CRISPR/Cas9 mediated knockout of the abdominal-A homeotic gene in fall armyworm moth (Spodoptera frugiperda).

• Main Authors: Ke Wu, Paul D Shirk, Caitlin E Taylor, Richard B Furlong, Bryce D Shirk, Daniele H Pinheiro, Blair D Siegfried
• Format: Article
• Language: English
• Published: Public Library of Science (PLoS) 2018-01-01
• Series: PLoS ONE
• Online Access: https://doi.org/10.1371/journal.pone.0208647

The fall armyworm (FAW), Spodoptera frugiperda (J.E. Smith), is an important pest of maize in the Americas and has recently been introduced into Africa.
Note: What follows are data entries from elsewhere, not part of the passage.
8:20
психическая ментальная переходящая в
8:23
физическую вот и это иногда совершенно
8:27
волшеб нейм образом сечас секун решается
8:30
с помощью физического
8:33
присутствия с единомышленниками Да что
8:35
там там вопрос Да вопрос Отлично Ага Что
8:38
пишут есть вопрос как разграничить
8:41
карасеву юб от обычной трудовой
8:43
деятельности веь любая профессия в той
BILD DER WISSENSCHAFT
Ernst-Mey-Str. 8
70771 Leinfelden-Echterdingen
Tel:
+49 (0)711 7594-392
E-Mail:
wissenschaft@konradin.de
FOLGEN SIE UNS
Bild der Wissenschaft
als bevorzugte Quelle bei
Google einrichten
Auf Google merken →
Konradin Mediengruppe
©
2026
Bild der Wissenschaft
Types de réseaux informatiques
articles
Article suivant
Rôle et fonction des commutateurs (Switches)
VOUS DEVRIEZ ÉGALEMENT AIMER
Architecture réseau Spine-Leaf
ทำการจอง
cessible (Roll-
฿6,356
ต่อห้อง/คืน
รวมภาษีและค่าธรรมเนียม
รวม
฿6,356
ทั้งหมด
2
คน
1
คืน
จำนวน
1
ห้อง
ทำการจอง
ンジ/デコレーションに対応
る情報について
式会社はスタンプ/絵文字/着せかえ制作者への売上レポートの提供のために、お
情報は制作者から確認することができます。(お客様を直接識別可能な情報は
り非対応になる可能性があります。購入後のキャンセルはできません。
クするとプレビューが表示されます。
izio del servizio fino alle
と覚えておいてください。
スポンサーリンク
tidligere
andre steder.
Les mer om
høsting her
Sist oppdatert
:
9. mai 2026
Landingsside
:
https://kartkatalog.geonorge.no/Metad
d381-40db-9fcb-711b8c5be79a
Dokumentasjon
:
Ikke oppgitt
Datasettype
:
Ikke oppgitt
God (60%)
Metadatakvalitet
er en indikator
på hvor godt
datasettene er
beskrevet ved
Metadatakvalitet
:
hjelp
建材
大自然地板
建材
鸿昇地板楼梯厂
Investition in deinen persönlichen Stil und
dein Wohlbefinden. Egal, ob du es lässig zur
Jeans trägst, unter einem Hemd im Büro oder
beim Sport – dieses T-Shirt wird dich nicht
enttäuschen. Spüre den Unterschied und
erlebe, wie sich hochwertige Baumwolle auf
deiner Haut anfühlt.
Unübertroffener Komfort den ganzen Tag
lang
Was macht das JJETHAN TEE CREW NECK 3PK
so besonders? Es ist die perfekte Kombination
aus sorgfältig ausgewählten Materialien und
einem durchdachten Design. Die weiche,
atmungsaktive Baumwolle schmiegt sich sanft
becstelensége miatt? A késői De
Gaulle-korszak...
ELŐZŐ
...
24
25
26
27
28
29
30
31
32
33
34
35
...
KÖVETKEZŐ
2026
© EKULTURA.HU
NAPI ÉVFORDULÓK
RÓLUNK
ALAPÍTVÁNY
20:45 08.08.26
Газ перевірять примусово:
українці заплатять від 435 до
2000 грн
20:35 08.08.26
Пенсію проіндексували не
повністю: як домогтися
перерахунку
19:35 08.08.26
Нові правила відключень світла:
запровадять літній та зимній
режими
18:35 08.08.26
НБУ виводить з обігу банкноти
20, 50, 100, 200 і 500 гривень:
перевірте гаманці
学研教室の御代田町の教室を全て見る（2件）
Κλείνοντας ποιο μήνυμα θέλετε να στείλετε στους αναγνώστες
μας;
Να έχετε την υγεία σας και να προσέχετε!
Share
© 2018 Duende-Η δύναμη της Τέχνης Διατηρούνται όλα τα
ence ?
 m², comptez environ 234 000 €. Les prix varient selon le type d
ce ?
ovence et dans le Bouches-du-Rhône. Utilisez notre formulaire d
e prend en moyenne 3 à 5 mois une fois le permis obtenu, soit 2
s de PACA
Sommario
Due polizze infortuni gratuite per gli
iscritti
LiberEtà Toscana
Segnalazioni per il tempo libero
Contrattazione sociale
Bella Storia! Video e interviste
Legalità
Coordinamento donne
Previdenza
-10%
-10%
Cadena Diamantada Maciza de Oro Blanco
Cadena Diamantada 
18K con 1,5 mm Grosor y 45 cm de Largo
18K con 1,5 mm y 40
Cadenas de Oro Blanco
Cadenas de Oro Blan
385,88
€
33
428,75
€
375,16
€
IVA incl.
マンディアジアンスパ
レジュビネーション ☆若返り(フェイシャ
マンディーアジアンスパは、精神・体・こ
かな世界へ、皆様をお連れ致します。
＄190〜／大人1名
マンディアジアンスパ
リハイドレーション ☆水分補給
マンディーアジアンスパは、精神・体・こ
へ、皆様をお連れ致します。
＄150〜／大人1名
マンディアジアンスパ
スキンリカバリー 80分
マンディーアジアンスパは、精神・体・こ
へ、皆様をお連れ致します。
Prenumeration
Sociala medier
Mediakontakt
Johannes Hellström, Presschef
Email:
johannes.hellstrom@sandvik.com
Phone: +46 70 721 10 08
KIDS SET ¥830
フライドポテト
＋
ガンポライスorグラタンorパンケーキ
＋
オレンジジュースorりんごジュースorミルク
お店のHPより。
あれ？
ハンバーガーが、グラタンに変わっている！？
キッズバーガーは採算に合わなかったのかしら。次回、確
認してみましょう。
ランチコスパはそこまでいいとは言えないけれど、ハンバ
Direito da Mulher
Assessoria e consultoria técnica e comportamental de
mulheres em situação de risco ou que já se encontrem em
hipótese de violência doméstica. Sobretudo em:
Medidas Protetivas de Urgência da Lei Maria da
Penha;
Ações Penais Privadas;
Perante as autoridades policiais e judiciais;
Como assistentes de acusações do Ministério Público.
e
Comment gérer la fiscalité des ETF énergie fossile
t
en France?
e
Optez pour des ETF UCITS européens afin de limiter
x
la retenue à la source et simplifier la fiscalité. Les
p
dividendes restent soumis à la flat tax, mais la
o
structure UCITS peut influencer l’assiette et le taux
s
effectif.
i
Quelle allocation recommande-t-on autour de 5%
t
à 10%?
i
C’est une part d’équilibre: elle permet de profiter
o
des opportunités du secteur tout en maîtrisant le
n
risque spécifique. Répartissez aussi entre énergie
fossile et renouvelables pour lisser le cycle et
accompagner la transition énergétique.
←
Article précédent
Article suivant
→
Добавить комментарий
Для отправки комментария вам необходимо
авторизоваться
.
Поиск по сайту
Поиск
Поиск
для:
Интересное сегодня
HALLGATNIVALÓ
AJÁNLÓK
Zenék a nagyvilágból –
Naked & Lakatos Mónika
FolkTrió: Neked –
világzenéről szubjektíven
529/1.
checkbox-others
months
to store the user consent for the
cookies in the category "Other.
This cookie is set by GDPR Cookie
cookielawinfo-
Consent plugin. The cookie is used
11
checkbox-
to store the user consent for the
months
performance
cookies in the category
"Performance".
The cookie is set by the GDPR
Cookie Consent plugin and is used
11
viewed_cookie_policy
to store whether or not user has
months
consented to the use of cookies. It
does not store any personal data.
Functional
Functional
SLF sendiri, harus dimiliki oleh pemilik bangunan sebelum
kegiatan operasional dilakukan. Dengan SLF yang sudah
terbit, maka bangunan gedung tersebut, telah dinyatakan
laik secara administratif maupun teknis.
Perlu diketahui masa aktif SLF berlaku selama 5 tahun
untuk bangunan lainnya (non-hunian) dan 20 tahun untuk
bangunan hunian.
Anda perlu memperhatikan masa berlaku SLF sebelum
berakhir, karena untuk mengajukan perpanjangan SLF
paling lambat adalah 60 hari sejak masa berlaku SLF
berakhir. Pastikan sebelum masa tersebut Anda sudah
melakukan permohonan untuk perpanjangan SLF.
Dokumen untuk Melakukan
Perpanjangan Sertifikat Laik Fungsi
Fall armyworm populations have developed resistance to control strategies that depend on insecticides and transgenic plants expressing Bacillus thuringiensis toxins. The study of various resistance mechanisms at the molecular level and the development novel control strategies have been hampered by a lack of functional genomic tools such as gene editing in this pest. In the current study, we explored the possibility of using the CRISPR/Cas9 system to modify the genome of FAW. We first identified and characterized the abdominal-A (Sfabd-A) gene of FAW. Sfabd-A single guide RNA (sgRNA) and Cas9 protein were then injected into 244 embryos of FAW. Sixty-two embryos injected with Sfabd-A sgRNA hatched. Of these hatched embryos, twelve developed into larvae that displayed typical aba-A mutant phenotypes such as fused segments. Of the twelve mutant larvae, three and five eventually developed into female and male moths, respectively. Most mutant moths were sterile, and one female produced a few unviable eggs when it was outcrossed to a wild-type male. Genotyping of 20 unhatched Sfabd-A sgRNA-injected embryos and 42 moths that developed from Sfabd-A sgRNA-injected embryos showed that 100% of the unhatched embryos and 50% of the moths contained indel mutations at the Sfabd-A genomic locus near the guide RNA target site. These results suggest that the CRISPR/Cas9 system is highly efficient in editing FAW genome. Importantly, this gene editing technology can be used to validate gene function to facilitate an understanding of the resistance mechanism and lead to the development of novel pest management approaches.